Terreno contaminato nella costruzione della tangenziale di Bratislava

Nessuno sconto alla criminalità ambientale, ha detto il ministro dell’Ambiente Laszlo Solymos (Most-Hid), perché chi minaccia l’ambiente mette anche a rischio la vita delle persone. La dichiarazione del ministro è venuta ieri, lunedi, dopo un intervento della polizia con ricerche e perquisizioni  domicilio e in altri locali e appezzamenti di terreno in diverse località della regione di Bratislava. L’operazione, a cura dell’Agenzia nazionale anticrimine NAKA, avvenuta per ordine di un giudice e svoltasi tra Bratislava e i distretti di Senec e Pezinok, era collegata con lo scarico di rifiuti pericolosi in una discarica sotto la circonvallazione D4. Iil portavoce del ministero dell’Ambiente aveva detto che lo smaltimento illegale era stato operato nel territorio dei comuni di Limbach e Most pri Bratislave. L’operazione, ha aggiunto, è stata condotta «con la partecipazione dell’Ispettorato ambientale slovacco ed esperti per valutare il danno ambientale».

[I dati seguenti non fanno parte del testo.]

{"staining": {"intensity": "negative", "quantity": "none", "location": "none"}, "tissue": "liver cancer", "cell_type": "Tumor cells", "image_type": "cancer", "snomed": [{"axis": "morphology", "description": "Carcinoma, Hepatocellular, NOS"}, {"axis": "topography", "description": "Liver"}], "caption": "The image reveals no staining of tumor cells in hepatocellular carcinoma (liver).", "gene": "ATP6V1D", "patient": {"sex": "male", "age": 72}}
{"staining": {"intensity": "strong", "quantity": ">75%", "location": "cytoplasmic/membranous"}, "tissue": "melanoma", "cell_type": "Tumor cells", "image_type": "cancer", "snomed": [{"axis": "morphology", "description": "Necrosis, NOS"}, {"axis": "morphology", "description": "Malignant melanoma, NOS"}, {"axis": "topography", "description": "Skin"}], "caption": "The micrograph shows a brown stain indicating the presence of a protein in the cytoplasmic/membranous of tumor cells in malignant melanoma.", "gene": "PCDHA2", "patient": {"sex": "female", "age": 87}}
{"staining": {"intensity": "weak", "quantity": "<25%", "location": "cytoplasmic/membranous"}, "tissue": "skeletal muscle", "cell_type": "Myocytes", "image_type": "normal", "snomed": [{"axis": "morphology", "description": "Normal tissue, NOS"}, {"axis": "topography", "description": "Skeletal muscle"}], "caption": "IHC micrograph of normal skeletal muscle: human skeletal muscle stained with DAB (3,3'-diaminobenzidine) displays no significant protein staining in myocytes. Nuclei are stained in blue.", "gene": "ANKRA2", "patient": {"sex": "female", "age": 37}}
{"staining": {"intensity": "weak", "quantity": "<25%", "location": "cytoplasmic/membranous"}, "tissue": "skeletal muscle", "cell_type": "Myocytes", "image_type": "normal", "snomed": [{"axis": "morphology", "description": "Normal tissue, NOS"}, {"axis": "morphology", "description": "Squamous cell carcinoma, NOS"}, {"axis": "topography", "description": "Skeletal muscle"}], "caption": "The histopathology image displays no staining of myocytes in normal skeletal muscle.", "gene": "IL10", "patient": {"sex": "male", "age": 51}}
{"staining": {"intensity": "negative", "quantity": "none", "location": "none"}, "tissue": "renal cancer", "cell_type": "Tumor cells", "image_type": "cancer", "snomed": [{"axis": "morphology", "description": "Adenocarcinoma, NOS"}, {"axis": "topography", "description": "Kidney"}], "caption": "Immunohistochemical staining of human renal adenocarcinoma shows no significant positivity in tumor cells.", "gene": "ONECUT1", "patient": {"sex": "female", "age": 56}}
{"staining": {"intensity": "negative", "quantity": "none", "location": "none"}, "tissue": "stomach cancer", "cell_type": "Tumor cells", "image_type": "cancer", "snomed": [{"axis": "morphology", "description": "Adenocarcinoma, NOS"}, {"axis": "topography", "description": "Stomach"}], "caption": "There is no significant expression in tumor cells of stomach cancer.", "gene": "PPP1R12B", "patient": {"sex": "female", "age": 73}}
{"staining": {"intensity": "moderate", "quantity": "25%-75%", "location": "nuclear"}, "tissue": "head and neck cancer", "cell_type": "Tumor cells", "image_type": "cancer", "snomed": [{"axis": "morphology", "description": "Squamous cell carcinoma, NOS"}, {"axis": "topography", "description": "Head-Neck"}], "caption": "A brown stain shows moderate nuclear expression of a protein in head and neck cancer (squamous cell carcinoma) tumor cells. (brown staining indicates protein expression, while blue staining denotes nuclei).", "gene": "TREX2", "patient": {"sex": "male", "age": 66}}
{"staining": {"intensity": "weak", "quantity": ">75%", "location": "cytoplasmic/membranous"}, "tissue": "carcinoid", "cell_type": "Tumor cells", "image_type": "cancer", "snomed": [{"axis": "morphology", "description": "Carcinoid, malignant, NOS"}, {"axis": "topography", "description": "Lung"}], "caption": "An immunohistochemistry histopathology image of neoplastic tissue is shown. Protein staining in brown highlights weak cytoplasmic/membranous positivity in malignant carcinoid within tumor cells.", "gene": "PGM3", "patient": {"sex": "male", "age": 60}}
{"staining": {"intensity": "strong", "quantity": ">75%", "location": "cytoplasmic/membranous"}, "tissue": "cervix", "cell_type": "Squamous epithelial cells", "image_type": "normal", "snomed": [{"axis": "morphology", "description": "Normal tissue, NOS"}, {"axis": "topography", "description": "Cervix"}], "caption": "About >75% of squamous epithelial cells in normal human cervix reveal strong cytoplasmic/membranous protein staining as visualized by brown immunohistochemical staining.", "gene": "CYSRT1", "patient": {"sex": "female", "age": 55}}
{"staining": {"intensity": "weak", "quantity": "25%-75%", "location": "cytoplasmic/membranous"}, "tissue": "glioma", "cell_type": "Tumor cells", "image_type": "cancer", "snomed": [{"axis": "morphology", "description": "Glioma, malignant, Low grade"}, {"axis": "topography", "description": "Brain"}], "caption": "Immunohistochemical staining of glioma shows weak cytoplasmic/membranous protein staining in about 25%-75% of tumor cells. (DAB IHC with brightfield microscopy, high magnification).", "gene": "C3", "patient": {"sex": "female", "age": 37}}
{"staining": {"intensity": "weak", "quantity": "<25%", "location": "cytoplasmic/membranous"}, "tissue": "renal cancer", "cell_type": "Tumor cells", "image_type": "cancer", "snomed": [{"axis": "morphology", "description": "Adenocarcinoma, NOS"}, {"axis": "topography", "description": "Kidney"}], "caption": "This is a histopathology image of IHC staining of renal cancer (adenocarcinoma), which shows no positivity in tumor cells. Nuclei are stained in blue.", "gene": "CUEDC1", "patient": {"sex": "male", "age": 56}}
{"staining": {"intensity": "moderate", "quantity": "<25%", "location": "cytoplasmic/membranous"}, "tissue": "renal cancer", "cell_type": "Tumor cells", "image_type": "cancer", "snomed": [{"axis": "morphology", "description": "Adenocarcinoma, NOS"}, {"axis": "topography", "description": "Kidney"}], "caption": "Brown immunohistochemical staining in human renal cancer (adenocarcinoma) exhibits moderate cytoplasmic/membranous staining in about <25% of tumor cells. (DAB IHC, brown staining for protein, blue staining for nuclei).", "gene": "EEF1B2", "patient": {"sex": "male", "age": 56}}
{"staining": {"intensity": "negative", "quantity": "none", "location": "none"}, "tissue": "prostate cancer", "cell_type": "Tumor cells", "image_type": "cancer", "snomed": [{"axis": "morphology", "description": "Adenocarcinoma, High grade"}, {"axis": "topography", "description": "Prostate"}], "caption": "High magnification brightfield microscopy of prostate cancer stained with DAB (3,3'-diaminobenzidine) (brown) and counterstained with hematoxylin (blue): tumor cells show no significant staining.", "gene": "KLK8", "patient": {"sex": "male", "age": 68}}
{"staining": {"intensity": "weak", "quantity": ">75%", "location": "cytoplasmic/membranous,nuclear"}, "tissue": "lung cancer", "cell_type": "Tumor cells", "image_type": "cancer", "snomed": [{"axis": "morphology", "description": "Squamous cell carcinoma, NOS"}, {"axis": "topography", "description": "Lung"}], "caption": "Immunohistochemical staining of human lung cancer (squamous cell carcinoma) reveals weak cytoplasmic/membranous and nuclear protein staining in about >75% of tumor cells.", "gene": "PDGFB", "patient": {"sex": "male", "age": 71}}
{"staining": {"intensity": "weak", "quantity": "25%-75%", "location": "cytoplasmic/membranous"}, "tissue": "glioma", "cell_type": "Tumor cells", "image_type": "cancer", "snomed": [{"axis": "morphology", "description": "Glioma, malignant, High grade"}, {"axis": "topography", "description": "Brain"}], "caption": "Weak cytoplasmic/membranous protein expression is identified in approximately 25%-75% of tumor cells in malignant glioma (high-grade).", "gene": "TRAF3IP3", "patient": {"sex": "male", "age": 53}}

La polizia aveva iniziato nel mese di luglio un processo penale per trattamento illecito di rifiuti in relazione al presunto scarico non autorizzato di terra contaminata e pericolosa dal sito dell’ex stazione degli autobus della capitale, in via di rifacimento, al cantiere tra l’autostrada D4 e la superstrada R7. Il consorzio Obchvat Nula guidato dall’azienda spagnola Cintra che costruisce la circonvallazione di Bratislava aveva dichiarato in precedenza che il materiale utilizzato per la costruzione della strada ha certificati di qualità validi e che ha passato criteri rigorosi per la valutazione dell’idoneità del suo uso, inclusa la condizione di assenza di suolo contaminato. Durante l’intervento di ieri la polizia ha arrestato il rappresentante legale di una società di trattamento di rifiuti speciali, presumibilmente associata a varie discariche illegali nelle vicinanze di Bratislava.

Il ministro Solymos ha affermato: «L’ho già detto più volte e lo dico di nuovo. La violazione delle leggi ambientali minacciano la salute di questo paese. Infrangere le regole del gioco non deve pagare». Il ministero ha aumentato il numero e l’ampiezza delle ispezioni negli ultimi due anni, con l’assunzione di quasi 40 persone e l’aumento del bilancio a disposizione. Nel 2018 l’Ispettorato ambientale ha a disposizione 872mila euro in più – il 20% – rispetto al 2017.

Sulla stessa linea anche il primo ministro Peter Pellegrini: «Non possiamo tollerare che qualcuno, per i suoi interessi economici, usi nella costruzione materiali etichettati come rifiuti pericolosi che dovrebbero essere gestiti in accordo con la nostra legislazione». Lo Stato deve intervenire in modo molto più deciso contro i reati ambientali, ha detto il permier, e smentire chi continua a pensare che i crimini ambientali non sono puniti tanto duramtne quanto, ad esempio, i crimini economici.